- Instructions for the task
Answer these questions using the text on temperature records below.
1. What aircraft landed there in the 1970s, and how much of the runway did it use?
2. How are most average or mean temperatures calculated?
3. Which textbook on meteorology is suggested, and in what kind of training is it used?

(Text for analysis)

To me what is more important is to see the duration of these temp. anomalies and whether it is correct to put these massive swings that apparently last less than an hour into the record. The way it stands now, EC puts out a monthly record that no one can confirm except EC. Is it “secret” data that can’t be shared (which I doubt) or is it just the way the system is set up? If the latter is true, it needs to be changed.
Various planes land there. In the 1970’s an American Globemaster landed there using all the runway.
There is no secret about the data. You can get it within a few days at the following site:
http://www.climate.weatheroffice.gc.ca/Welcome_e.html
Hourly records are necessary to follow trends for public and aviation forecasting and analysis. In Canada some are EC and some are Transport Canada. Maximum and minimum thermometers came into use because an observer checked mercury or alcohol thermometers once an hour. This can be done electronically now. Most average or mean temperatures are calculated by adding the max and min and dividing by 2. It is not the best but has been done that way for years.
You state that hourly temps are not important – maybe for yourself. All the weather elements are important to a forecaster(or to a computer which does a lot of it now). Forecasts are issued in advance, so you cannot stop observations.
I suggest you get a good text book on meteorology such as From the Ground Up which is used in pilot training.

(End Text for analysis)
(Supplied entries)

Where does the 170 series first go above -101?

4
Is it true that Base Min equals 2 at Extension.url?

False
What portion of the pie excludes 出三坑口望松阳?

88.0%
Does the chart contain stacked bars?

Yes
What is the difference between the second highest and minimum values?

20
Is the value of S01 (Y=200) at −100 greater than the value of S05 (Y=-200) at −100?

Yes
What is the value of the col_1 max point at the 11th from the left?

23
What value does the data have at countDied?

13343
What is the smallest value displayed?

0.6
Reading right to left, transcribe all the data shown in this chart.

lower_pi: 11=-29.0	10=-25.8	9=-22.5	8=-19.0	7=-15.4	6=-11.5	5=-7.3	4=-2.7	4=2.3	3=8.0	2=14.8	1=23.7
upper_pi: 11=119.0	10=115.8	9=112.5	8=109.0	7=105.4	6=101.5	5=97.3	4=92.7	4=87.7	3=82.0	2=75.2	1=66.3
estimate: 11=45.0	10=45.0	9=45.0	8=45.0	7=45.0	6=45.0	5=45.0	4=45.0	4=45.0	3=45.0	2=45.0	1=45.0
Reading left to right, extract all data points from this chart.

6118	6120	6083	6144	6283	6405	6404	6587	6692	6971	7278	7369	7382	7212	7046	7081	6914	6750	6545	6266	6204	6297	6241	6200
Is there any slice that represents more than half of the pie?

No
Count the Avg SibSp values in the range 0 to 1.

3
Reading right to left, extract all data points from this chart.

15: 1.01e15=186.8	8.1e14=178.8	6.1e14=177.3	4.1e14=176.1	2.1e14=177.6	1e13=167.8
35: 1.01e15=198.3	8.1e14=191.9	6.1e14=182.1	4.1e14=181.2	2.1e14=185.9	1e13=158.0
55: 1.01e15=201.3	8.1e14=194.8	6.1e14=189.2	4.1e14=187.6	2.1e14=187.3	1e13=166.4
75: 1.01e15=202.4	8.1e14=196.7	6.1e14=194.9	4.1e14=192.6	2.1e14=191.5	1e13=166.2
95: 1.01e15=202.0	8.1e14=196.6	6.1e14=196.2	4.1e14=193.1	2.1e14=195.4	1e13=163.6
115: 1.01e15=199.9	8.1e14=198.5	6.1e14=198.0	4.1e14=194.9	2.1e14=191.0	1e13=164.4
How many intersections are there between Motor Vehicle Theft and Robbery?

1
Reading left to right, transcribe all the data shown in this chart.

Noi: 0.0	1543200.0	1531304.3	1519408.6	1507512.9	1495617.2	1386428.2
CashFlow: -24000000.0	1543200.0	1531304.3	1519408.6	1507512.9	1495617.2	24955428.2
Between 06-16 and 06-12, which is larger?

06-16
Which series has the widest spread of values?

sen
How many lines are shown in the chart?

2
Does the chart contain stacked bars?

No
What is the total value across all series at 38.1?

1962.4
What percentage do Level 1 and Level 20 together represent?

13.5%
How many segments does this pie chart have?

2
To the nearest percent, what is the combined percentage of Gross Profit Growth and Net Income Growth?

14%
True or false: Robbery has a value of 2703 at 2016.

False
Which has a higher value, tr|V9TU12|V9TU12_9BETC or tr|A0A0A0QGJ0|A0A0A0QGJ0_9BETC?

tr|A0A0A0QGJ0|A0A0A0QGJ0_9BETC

(End Supplied entries)

- Output of the task
1. An American Globemaster landed there, using all the runway.
2. They are calculated by adding the maximum and minimum and dividing by 2.
3. From the Ground Up is suggested. It is used in pilot training.